Reno-protection of Urine-derived Stem Cells in A Chronic Kidney Disease Rat Model Induced by Renal Ischemia and Nephrotoxicity

Abstract

Purpose: Drug-induced nephrotoxicity can occur in patients with pre-existing renal dysfunction or renal ischemia, potentially leading to chronic kidney disease (CKD) and end-stage renal disease (ESRD). Prompt treatment of CKD and the related side effects is critical in preventing progression to ESRD. The goal of this study was to demonstrate the therapeutic potential of urine-derived stem cells (USC) to treat chronic kidney disease-induced by nephrotoxic drugs and renal ischemia. Materials and methods: Human USC were collected, expanded and characterized by flow cytometry. A CKD model was induced by creating an ischemia-reperfusion injury and gentamicin administration. Twenty-eight adult immunodeficient rats were divided into three groups: PBS-treated group (n=9), USC-treated group (n=9), and sham group with age-matched control animals (n=10). Cell suspension of USC (5 x 10(6) / 100 mu l/ kidney) or PBS was injected bilaterally into the renal parenchyma 9 weeks after CKD model creation. Renal function was evaluated by collection blood and urine samples to measure serum creatinine and glomerulus filtration rate. The kidneys were harvested 12 weeks after cell injection. Histologically, the extent of glomerulosclerosis and tubular atrophy, the amount of collagen deposition, interstitial fibrosis, inflammatory monocyte infiltration, and expression of transforming growth factor beta 1 (TGF-beta 1), and superoxide dismutase 1 (SOD-1) were examined.

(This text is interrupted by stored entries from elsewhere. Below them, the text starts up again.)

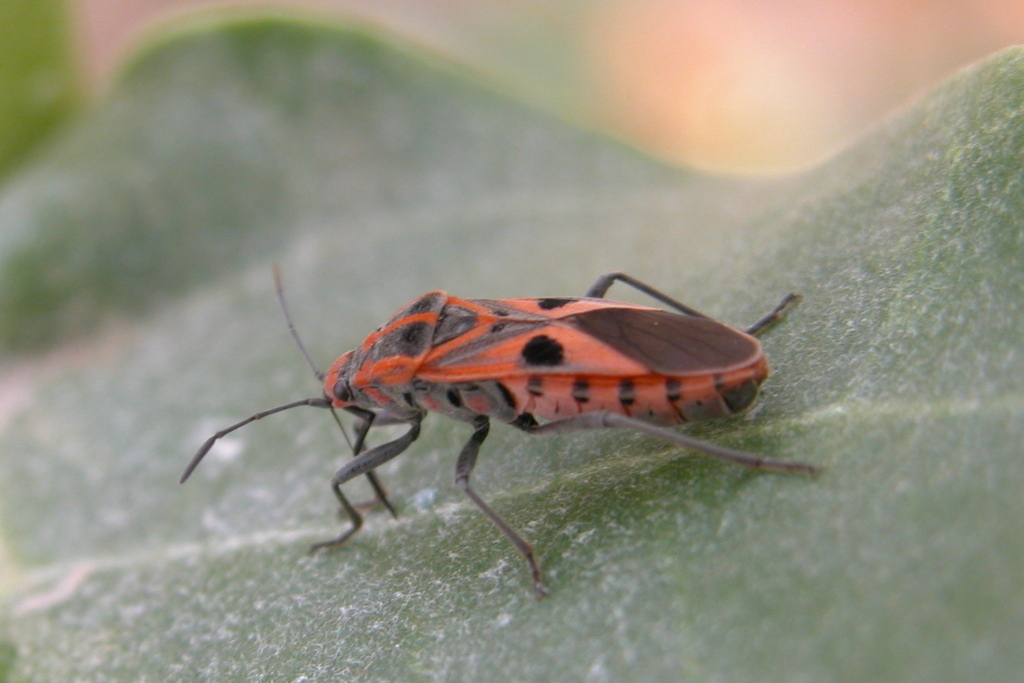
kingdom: Animalia
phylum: Arthropoda
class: Insecta
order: Hemiptera
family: Lygaeidae
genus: Spilostethus
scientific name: Spilostethus hospes
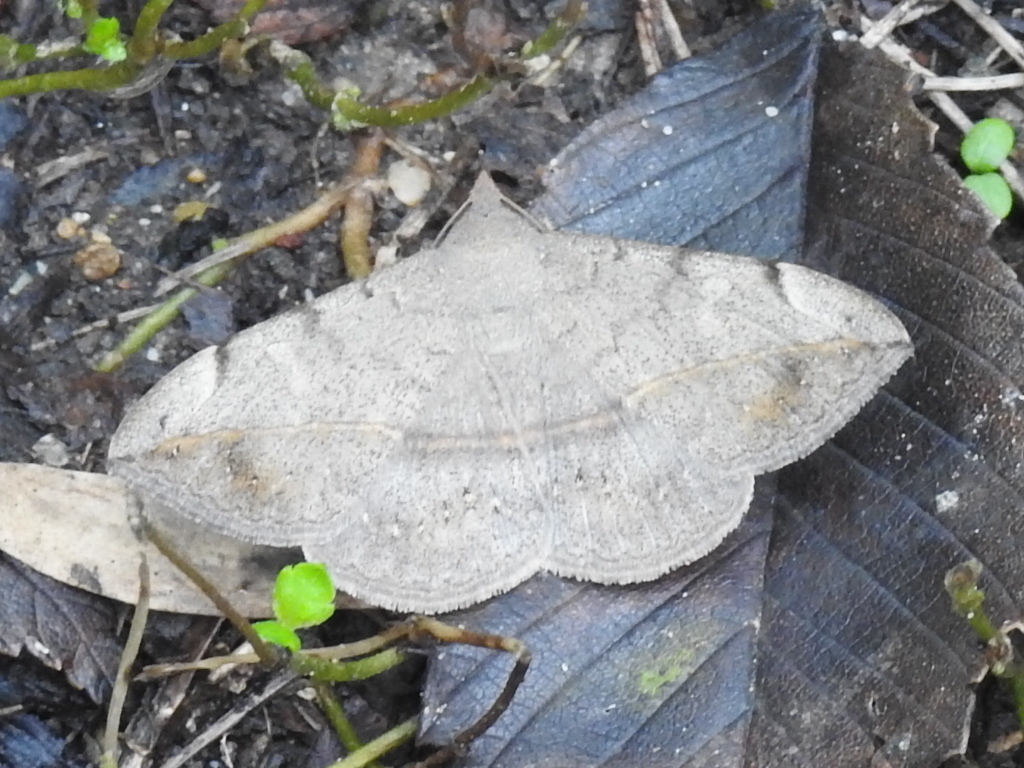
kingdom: Animalia
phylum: Arthropoda
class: Insecta
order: Lepidoptera
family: Erebidae
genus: Anticarsia
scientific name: Anticarsia gemmatalis
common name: Cutworm moth
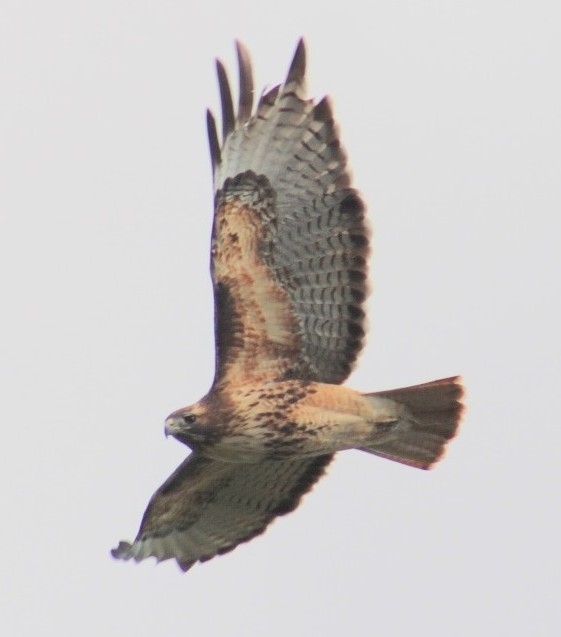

Results: USC expressed renal parietal epithelial cells (CD24, CD29 and CD44). Renal function, measured by GFR and serum Cr in USC-treated group were significantly improved compared to PBS-treated animals (p<0.05). The degree of glomerular sclerosis and atrophic renal tubules, the amount of fibrosis, and monocyte infiltration significantly decreased in USC-treated group compared to the PBS group (p<0.05). The level of TGF-beta 1 expression in renal tissues was also significantly lower in the PBS group, while the level of SOD-1 expression was significantly elevated in the USC group, compared to PBS group (p<0.05). Conclusions: The present study demonstrates the nephron-protective effect of USC on renal function via anti-inflammatory, anti-oxidative stress, and anti-fibrotic activity in a dual-injury CKD rat model. This provides an alternative treatment for CKD in certain clinical situations, such as instances where CKD is due to drug-induced nephrotoxicity and renal ischemia.